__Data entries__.
+ + + +

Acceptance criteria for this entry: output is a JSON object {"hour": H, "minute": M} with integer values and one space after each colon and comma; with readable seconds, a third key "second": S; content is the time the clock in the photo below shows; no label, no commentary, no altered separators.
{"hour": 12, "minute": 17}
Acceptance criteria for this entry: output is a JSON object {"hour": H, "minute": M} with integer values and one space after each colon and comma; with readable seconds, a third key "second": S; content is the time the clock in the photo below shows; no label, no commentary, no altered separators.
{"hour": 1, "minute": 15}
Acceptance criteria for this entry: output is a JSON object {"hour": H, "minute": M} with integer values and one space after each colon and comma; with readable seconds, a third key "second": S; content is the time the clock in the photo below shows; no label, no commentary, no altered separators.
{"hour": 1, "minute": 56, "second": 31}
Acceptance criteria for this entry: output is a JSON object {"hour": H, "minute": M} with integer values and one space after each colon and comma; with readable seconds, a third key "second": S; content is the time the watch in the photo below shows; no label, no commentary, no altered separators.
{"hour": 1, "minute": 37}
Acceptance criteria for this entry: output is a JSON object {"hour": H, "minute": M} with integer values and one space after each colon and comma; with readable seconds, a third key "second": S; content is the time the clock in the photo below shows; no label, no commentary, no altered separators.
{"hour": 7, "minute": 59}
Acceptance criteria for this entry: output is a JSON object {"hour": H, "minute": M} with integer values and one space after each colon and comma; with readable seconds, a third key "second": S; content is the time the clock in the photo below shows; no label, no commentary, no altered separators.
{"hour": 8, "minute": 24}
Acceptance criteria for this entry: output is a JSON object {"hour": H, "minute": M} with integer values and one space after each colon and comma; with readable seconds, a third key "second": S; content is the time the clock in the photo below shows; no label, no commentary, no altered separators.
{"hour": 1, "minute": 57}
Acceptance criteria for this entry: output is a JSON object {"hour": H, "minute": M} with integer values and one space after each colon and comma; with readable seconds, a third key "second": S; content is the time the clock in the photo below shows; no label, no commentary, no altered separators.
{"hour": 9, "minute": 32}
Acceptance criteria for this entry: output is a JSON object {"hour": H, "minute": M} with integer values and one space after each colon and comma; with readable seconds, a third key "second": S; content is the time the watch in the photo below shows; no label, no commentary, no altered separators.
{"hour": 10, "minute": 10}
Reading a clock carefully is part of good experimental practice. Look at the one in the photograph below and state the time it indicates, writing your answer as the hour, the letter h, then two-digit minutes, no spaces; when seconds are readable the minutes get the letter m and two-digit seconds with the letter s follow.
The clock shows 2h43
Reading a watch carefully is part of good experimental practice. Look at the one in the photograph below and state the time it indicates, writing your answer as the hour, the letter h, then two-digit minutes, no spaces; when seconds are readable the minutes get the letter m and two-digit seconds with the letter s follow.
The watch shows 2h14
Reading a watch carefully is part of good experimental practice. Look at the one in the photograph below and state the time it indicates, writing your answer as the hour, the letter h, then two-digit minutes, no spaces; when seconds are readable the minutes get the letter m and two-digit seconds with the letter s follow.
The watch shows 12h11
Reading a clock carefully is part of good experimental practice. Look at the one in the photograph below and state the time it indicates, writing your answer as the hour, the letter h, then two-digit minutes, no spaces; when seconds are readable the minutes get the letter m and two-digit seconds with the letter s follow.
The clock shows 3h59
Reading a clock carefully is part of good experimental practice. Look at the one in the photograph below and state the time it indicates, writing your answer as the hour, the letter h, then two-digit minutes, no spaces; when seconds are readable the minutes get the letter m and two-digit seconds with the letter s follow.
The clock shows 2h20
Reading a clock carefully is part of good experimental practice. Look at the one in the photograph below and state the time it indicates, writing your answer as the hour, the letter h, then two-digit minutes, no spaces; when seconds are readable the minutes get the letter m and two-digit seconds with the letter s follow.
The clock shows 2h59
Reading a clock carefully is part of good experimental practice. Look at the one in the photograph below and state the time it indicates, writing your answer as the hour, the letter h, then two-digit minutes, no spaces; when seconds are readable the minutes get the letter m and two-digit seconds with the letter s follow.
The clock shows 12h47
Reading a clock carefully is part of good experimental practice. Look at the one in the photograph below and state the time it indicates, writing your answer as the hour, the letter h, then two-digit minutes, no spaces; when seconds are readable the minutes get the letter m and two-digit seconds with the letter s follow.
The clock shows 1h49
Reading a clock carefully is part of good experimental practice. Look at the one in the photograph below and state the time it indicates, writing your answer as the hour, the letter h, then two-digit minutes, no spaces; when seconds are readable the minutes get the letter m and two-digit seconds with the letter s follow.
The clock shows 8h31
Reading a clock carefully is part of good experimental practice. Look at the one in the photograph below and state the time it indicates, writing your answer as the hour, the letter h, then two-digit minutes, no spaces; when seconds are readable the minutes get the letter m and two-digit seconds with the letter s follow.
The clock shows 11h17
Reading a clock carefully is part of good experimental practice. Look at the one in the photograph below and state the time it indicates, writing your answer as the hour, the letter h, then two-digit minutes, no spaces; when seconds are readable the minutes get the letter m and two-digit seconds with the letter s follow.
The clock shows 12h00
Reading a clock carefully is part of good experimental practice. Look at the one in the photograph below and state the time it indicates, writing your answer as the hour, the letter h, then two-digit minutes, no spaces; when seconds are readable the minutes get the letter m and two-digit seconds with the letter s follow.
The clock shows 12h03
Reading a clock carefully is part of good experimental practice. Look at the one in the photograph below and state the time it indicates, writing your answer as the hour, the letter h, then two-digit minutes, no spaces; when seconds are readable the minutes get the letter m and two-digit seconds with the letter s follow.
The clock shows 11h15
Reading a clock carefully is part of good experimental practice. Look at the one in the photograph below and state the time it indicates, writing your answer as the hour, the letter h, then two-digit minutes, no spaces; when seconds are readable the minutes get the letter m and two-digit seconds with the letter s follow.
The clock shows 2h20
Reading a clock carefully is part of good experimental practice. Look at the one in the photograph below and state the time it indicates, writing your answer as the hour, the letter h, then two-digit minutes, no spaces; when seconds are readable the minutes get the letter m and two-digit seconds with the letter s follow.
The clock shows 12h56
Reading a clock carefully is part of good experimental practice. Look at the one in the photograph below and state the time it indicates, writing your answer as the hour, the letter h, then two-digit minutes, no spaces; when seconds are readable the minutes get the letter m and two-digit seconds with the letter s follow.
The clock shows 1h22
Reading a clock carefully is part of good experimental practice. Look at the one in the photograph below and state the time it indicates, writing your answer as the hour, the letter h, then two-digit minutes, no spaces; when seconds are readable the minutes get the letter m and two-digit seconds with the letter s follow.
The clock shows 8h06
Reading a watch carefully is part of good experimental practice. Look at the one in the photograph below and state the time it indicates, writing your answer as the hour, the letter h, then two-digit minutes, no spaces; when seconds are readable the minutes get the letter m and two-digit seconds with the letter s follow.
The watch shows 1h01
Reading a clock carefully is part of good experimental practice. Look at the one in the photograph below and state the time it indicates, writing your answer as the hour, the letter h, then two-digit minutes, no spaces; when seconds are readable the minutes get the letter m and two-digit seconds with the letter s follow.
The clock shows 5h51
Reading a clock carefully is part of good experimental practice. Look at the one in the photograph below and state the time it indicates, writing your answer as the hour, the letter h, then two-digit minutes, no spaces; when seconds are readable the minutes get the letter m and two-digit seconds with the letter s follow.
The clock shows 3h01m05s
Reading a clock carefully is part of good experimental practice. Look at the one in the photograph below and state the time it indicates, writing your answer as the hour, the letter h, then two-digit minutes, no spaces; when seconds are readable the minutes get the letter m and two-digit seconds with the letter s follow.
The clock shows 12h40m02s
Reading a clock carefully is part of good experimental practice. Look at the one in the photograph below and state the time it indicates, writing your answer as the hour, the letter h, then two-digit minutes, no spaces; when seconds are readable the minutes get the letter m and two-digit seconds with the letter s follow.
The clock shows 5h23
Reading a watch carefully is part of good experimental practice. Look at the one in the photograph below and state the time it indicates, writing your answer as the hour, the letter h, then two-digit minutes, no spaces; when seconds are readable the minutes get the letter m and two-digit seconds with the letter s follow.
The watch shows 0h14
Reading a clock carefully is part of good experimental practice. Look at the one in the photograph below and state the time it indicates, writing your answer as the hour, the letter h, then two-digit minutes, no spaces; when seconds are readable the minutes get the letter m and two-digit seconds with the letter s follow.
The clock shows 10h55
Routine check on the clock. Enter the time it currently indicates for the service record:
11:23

+ + + +

__Given task__.
Gather every line of the data above that contains the word "Enter".

__Result of the exercise__.
Routine check on the clock. Enter the time it currently indicates for the service record:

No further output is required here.